Print this Buying Checklist  to take along to every house. Fill it out. Since you’ll be walking through a bunch of houses, these will be good reference points to look back on as you narrow down your options.

Be patient and wait for your house

Loozrboy

*Photo Credit: loozrboy, Flickr

I can’t stress this enough. Don’t fall in love with the first house you see (great article). Date around :-) There are plenty of houses in the great big sea. If your Realtor sends you 20 houses, you walk through 10, and you just aren’t feeling any…be patient. Keep looking. There is nothing wrong with taking your time and finding that perfect house. If you feel pressure from your agent to make an offer, find a new agent. You want to make it known to your agent you are serious about buying, but you aren’t just buying for the sake of buying. This is a long-term purchase for you. Don’t settle. A good agent will understand and will walk with you through the entire process.

Make an offer

Ok, you’ve found the house! Exciting. Yes – bu there’s a lot more work to do before it’s yours. Time to make an offer. But before you even make the offer, I like to inspect the property as thoroughly as I can.
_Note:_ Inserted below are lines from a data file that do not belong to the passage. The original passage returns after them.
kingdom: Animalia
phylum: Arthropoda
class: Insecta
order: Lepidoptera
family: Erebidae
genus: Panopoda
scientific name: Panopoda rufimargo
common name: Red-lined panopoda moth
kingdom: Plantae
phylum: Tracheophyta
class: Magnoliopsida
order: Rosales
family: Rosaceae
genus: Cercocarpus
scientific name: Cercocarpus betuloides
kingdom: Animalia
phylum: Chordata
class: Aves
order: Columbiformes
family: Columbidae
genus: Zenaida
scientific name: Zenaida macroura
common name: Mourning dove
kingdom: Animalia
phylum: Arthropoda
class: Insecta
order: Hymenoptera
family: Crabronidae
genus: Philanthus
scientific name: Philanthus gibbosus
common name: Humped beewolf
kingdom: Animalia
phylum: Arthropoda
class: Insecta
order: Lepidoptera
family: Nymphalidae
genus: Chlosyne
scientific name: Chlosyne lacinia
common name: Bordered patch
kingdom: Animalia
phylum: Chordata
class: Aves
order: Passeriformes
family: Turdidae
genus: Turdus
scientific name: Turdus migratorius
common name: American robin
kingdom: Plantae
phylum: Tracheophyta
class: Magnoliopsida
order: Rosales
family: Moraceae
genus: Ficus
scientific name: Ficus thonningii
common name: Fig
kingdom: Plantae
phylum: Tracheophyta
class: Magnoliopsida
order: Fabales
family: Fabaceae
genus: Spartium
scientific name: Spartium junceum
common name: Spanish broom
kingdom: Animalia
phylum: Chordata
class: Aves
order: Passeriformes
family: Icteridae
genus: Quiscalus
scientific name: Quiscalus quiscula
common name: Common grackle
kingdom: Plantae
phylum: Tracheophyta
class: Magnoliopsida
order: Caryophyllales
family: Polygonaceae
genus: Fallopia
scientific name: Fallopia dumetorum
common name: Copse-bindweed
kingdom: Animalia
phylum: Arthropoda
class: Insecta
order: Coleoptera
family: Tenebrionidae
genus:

Most people don’t do this. Get your dad or a friend or dad who has some house knowledge to help. Or you and your agent can do this. Take a step back and analyze the property. Is anything broken or outdated that will need to be replaced?

Start thinking about any extra money you may have to spend. How old are the major systems – roof, A/C unit, windows, and appliances? Remember, once this house is yours, these will be your responsibility. If the roof and A/C will need replaced in a few years, do you have $ 10,000 set aside for the replacements? Is the asking price commiserate with the age of the systems?

If it’s too much for you, then walk away before you make an offer. There’s no sense in having an inspection done only to tell you what you already knew. However, if you proceed, you can either include the repairs in the offer, or just take the cost off your offer amount.

The offer you decide on will include the price and terms, earnest money amount, costs you’re asking the seller to pay, closing date, loan terms, and any items included in the sale. Make sure that you read every word on the contract and understand what each clause means. If something doesn’t make sense, ask questions until you get it.

There is so much to say regarding the offer. I do plan on writing a separate post dedicated to the subject. Just remember, the offer is what you have decided on. Before you go into any negotiation, make sure you have a solid “walk away” number. Don’t allow outside circumstances to change your mind. If you only want to pay $ 100,000 then stick to your guns. I know – it’s tough. You’re going to really want the house. You’ll start saying dumb things like, “What’s another $ 10,000? After all it’s only $ 50 a month more”. And you’ll back that up with, “oh, we’ll just eat out one less time per month to make up for it”. :-)

Conclusion

That’s a lot. If you’re still with me, I know you’re serious. I hope that was helpful and you took a few good nuggets away. Buying a house is a huge commitment. My mission is to help you slow down, think through the entire process, and make the best decision that’s right for you and your family. A decision that is just as good today as it will be in 10 years.